- Work instructions:
Put every line of text from the rows below into a JSON list of strings, one string per line, and leave out any blank lines.

════════════════

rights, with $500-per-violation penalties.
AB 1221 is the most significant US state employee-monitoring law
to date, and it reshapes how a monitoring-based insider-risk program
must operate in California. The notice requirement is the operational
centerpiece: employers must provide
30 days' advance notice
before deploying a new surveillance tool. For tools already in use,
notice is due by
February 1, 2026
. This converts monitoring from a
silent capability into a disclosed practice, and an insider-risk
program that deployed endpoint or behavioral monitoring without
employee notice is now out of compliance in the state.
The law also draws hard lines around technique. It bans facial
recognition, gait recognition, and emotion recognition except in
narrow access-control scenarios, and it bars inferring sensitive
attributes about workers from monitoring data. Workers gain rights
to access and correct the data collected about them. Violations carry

════════════════

- Answer box:
[
  "rights, with $500-per-violation penalties.",
  "AB 1221 is the most significant US state employee-monitoring law",
  "to date, and it reshapes how a monitoring-based insider-risk program",
  "must operate in California. The notice requirement is the operational",
  "centerpiece: employers must provide",
  "30 days' advance notice",
  "before deploying a new surveillance tool. For tools already in use,",
  "notice is due by",
  "February 1, 2026",
  ". This converts monitoring from a",
  "silent capability into a disclosed practice, and an insider-risk",
  "program that deployed endpoint or behavioral monitoring without",
  "employee notice is now out of compliance in the state.",
  "The law also draws hard lines around technique. It bans facial",
  "recognition, gait recognition, and emotion recognition except in",
  "narrow access-control scenarios, and it bars inferring sensitive",
  "attributes about workers from monitoring data. Workers gain rights",
  "to access and correct the data collected about them. Violations carry"
]